> AUSGEWÄHLTER TEXT
-=-=-

Hallo Renée,
ich stolpere ein bisschen über deine Art des Erzählens, die man meiner Meinung nach geschmeidiger gestalten könnte. Ich bin mal in deinem Text, damit du siehst, was ich meine, ok?
Unweit der Kreidefelsen von Étretat, da, wo das Meer bereits tief genug ist, lebten seit langem, unbehelligt, zwei Austern der bekannten Familie Ostrea edulis.
"da, wo das Meer bereits tief genug ist" würde ich an den Anfang setzen und etwas "fließender" ausdrücken und das "unbehelligt" durch "sorglos" ersetzen und nicht so "angehängt". Das wäre meine Idee:
In der Tiefe des Meeres, unweit der Kreidefelsen von Étretat, lebten seit langem sorglos zwei Austern der bekannten Familie Ostrea edulis (wobei "bekannten" m.E. gestrichen werden könnte).
Beim Ausschwärmen der Larven hatten sich die Kusinen zweiten Grades eng aneinander gedrängt, aus Furcht vor dem offenen Meer.
Auch hier würde ich das Ende an den Anfang setzen:
Aus Furcht vor dem offenen Meer, hatten sich die Kusinen zweiten Grades beim Ausschwärmen der Larven eng aneinander gedrängt.
Sie hatten miterleben müssen, wie ein Großteil ihrer Angehörigen einer Austernbaby-Falle zum Opfer fiel und abtransportiert wurde. Antonie und Agathe gelang es, ins freie Meer zu gleiten und sich an einem Felsen zu verankern, an dem sie nun seit Austerngedenken Ebbe und Flut an sich und in sich abrollen spürten. 

Hiervor würde ich keinen Absatz setzen, da es direkt Bezug zum Vorangeschriebenen nimmt.
"an sich und in sich" klingt holprig. M.E. genügt "in sich", da es auch das "an sich" enthält.
Gegen die Menschen an sich habe sie nichts, betonte sie jedes Mal, denn sie liebte es, wenn diese mächtigen Ungeheuer ihre unförmigen Körper durch das Wasser plagten.

-=-=-

> BEREITGESTELLTES MATERIAL

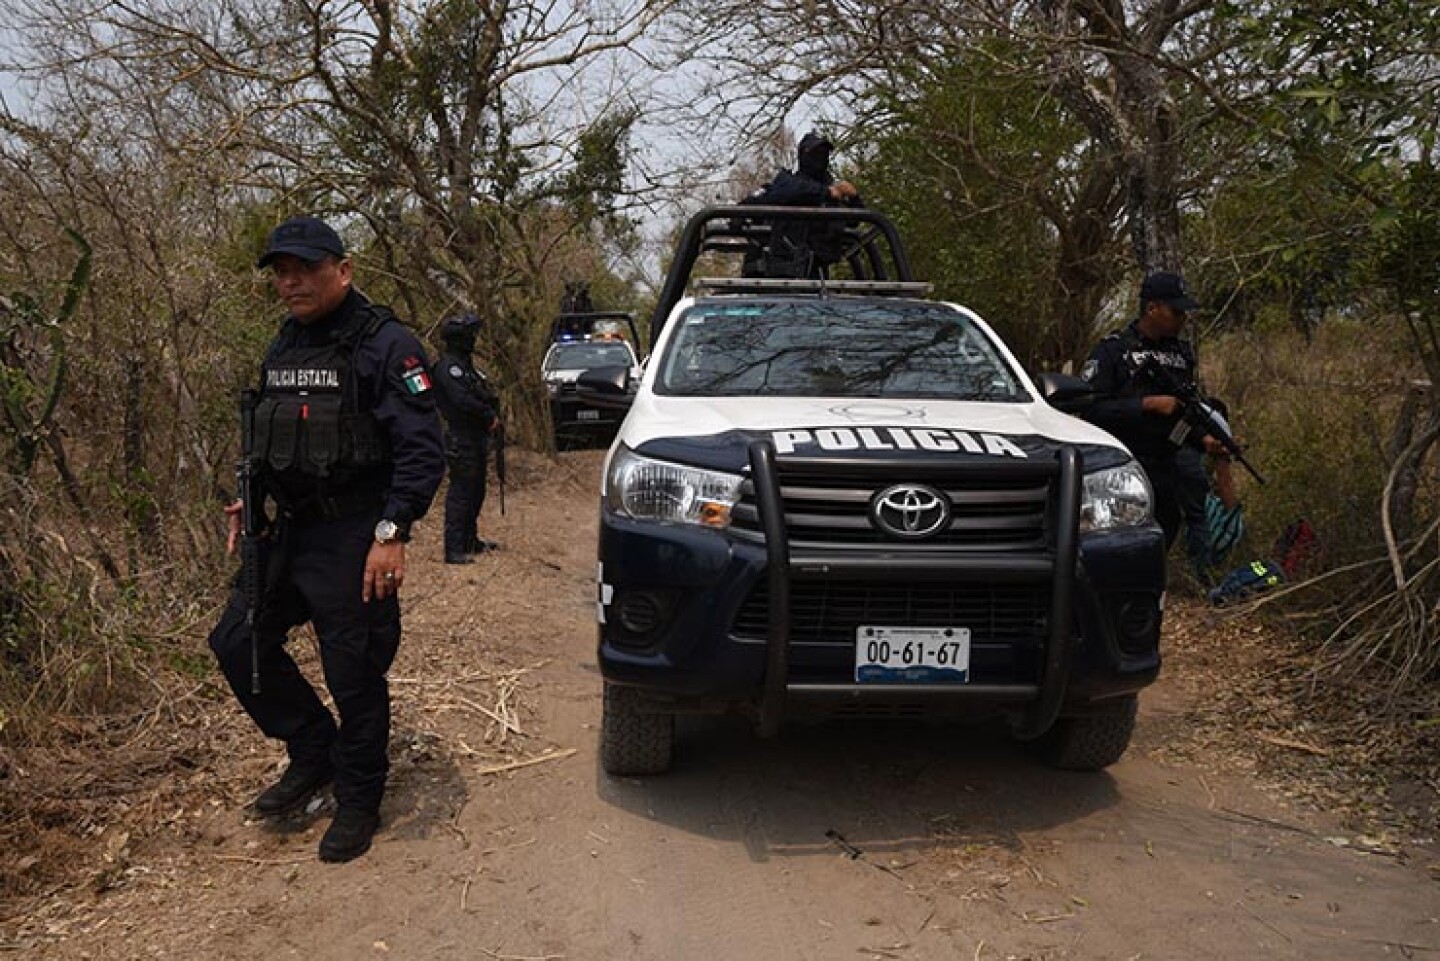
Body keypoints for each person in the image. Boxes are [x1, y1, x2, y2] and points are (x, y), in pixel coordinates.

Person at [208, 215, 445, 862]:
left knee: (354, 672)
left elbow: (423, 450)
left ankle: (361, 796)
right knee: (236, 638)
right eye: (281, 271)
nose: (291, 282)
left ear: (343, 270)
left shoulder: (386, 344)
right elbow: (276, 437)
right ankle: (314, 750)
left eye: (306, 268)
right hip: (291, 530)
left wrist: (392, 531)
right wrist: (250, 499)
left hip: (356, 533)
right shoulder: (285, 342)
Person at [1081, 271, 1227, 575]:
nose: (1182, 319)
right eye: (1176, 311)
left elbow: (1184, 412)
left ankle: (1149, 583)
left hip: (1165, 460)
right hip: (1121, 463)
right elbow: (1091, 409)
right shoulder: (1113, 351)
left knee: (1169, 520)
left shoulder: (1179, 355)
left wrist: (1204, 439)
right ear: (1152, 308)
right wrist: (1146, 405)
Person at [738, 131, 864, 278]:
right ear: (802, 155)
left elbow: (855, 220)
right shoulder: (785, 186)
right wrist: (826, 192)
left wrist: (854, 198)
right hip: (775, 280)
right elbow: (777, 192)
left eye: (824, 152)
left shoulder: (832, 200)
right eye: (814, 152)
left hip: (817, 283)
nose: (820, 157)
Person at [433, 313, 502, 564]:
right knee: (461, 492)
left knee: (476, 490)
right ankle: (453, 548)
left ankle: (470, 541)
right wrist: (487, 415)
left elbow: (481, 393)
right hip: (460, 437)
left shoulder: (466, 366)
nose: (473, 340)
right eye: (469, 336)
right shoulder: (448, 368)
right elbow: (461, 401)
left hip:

-=-=-

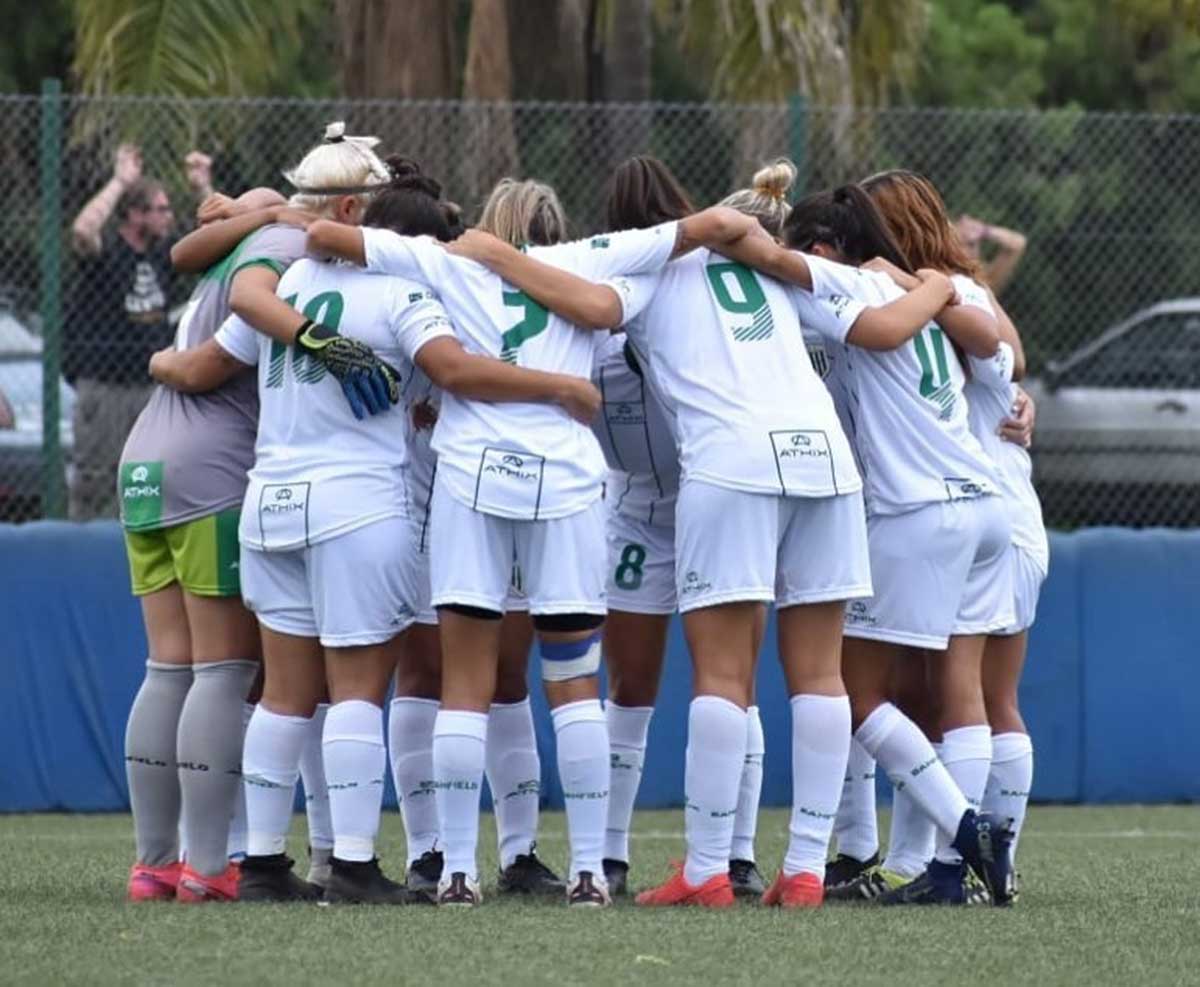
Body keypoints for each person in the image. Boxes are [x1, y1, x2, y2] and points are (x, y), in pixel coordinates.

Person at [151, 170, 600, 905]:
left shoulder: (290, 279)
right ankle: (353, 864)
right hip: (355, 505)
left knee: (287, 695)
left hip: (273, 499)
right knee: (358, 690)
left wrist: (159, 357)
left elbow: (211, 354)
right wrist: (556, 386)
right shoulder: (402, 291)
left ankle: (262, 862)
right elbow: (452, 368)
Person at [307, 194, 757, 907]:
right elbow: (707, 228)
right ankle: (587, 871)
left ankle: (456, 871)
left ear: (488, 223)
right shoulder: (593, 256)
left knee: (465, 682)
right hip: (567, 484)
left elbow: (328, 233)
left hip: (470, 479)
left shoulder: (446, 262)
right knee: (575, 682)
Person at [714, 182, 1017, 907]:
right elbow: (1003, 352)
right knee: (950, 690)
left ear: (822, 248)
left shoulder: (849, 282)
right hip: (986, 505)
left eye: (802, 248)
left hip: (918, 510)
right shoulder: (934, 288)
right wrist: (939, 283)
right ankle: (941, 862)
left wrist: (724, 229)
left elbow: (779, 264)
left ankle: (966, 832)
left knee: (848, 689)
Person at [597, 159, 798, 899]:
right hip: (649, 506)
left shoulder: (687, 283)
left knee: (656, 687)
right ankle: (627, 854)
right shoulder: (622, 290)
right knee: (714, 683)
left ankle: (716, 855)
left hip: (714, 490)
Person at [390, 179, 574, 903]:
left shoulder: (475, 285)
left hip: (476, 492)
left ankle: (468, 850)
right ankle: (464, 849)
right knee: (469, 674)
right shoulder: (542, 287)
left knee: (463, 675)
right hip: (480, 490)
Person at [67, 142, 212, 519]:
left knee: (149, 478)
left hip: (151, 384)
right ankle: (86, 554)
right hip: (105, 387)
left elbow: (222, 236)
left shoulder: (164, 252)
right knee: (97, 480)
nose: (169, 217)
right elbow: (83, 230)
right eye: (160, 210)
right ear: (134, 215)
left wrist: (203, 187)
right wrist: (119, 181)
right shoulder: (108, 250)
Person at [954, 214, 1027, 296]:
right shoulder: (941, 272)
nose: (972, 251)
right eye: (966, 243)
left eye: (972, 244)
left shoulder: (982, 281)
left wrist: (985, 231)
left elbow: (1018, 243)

-=-=-

> VERSTÄNDNISFRAGEN
1/ Durch welches Wort soll laut dem ausgewählten Text „unbehelligt“ ersetzt werden?
2/ Nenne bitte alle Änderungen, die der ausgewählte Text für den Satz vorschlägt, der mit „Unweit der Kreidefelsen von Étretat“ beginnt.
Die Auflistung hat nichts mit dem ausgewählten Text zu tun.

> LÖSUNGEN
1/ Durch „sorglos“.

2/
- „da, wo das Meer bereits tief genug ist“ an den Anfang setzen
- diese Stelle etwas „fließender“ ausdrücken
- „unbehelligt“ durch „sorglos“ ersetzen
- das Wort nicht so „angehängt“ stellen
- „bekannten“ streichen